Folha de S. Paulo
Pelo dinheiro pré-real, 20 qualquer coisa não
queria dizer nada. Só pensávamos em milhares
O festival de reportagens sobre os 30 anos do Plano Real não apenas fez justiça a uma medida que tirou o Brasil do buraco como serviu para que eu dirimisse uma dúvida que me perseguia desde a sua implantação. No dia em que ele foi lançado, uma nota de 1 real comprava 1 litro de leite, 1 kg de açúcar ou uma dúzia de ovos. Com 50 centavos de real, pagava-se uma passagem de ônibus ou 1 litro de gasolina.
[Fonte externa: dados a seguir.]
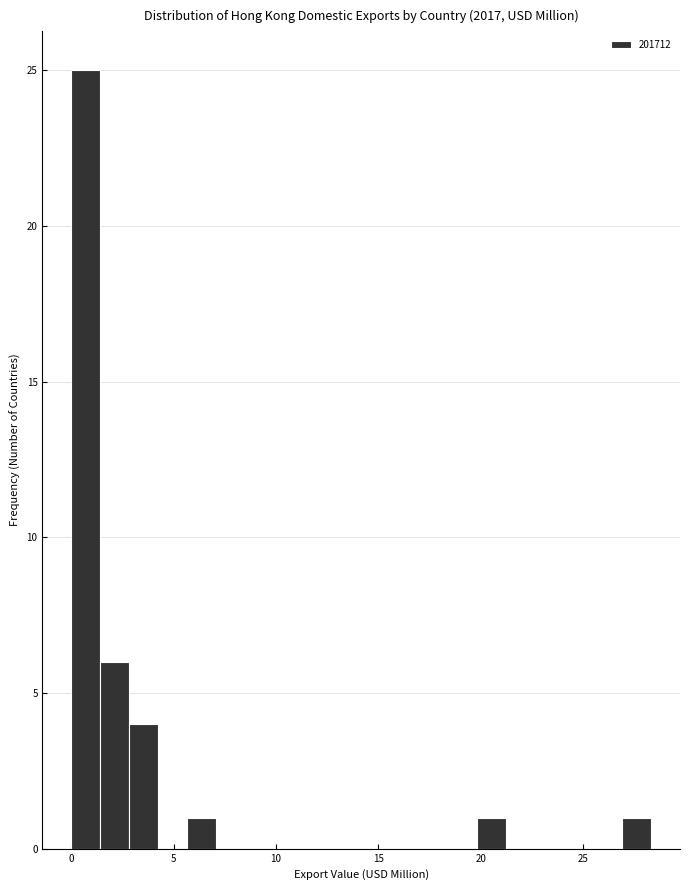

Read against the x-axis, roughly where is the centre of the tallest bar?

0.5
Era formidável. Nos governos anteriores, a inflação era tal que um deles lançou uma moeda de 500 mil cruzeiros. Como era possível que 500 mil unidades da moeda nacional coubessem num bolsinho?
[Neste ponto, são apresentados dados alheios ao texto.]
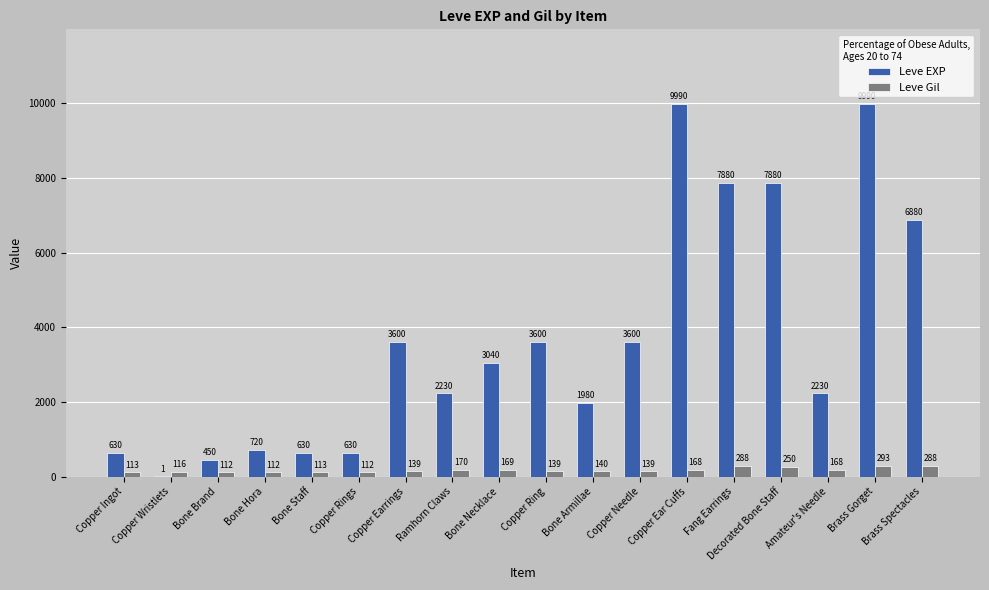

At which label does Leve Gil reach its peak?

Brass Gorget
Mas nem todos fomos tão rápidos para fazer a
transição entre o absurdo dinheiro antigo e o que acabava de chegar. E calhou
que, por aqueles dias, batesse à minha porta um vendedor de vassouras e
espanadores. Ora, por acaso eu estava precisando de um espanador o —que eu
usava há anos para espanar o teclado do computador estava reduzido à última
pena. Era então ou nunca. Pedi-lhe um espanador e perguntei quanto.
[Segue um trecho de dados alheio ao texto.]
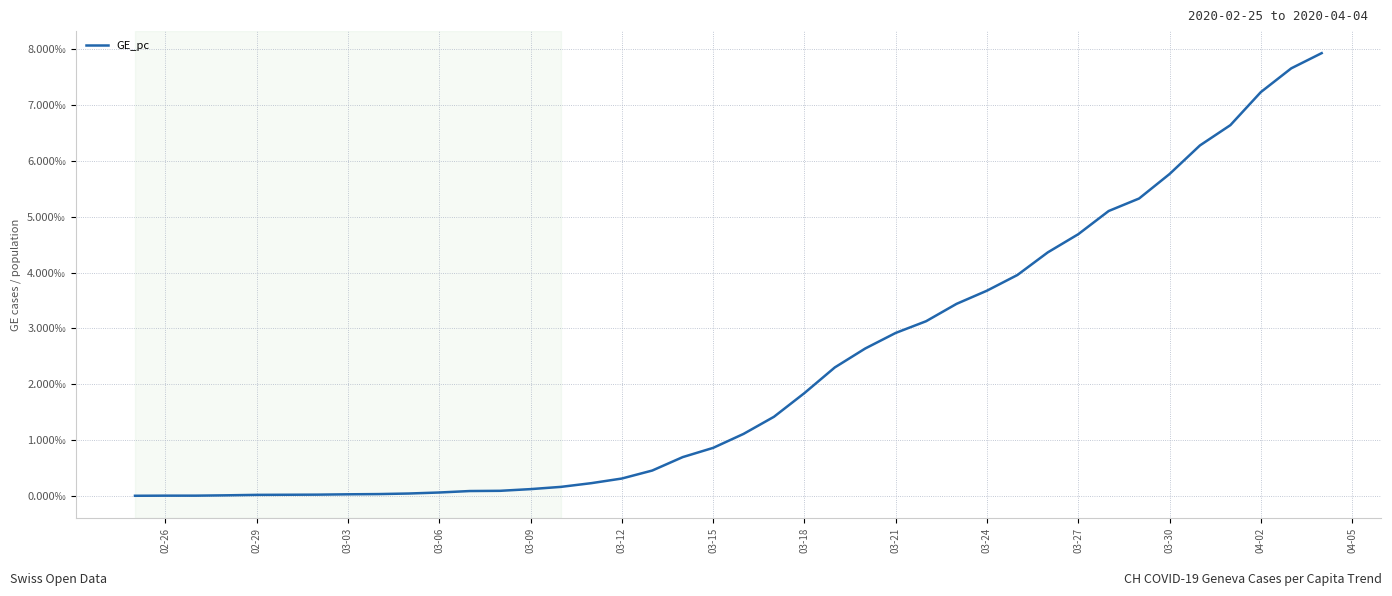

Does the chart display data point markers on the line(s)?

No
O vendedor hesitou, como quem tinha de fazer
uma súbita avaliação, e disse: "20 reais". Sem discutir, dei-lhe uma
nota desse valor —acabara de voltar do banco— e me tornei o feliz proprietário
de um robusto espanador.
Pelos anos seguintes, vivemos em grande
harmonia, eu e o espanador. Ele cumpria sua função de espanar o meu teclado e
eu cuidava de que ele não ficasse prematuramente careca. Envelhecemos juntos,
até que o aposentei com honras. Mas algo me intrigava: ele deveria ter custado
20 reais?
Acontece que, no dinheiro antigo, 20 qualquer
coisa não queria dizer nada ---só pensávamos em termos de milhares. E sou ruim
de contas porque passei as aulas de aritmética admirando as pernas da
professora. Hoje, depois de ler as matérias, descubro que, em 1994, 20 reais
valiam pelo menos 40 espanadores. Mas tudo bem —eu só precisava de um, mesmo.
2 comentários:
A mentira tem pernas curtas... A primeira nota de 20 reais só surgiu no ano 2000, e lembro muito bem disto! Ou o colunista pagou com 2 notas de 10 reais ou 4 de 5 reais, ou a história é estória...
Eu nunca usei espanador no meu computador.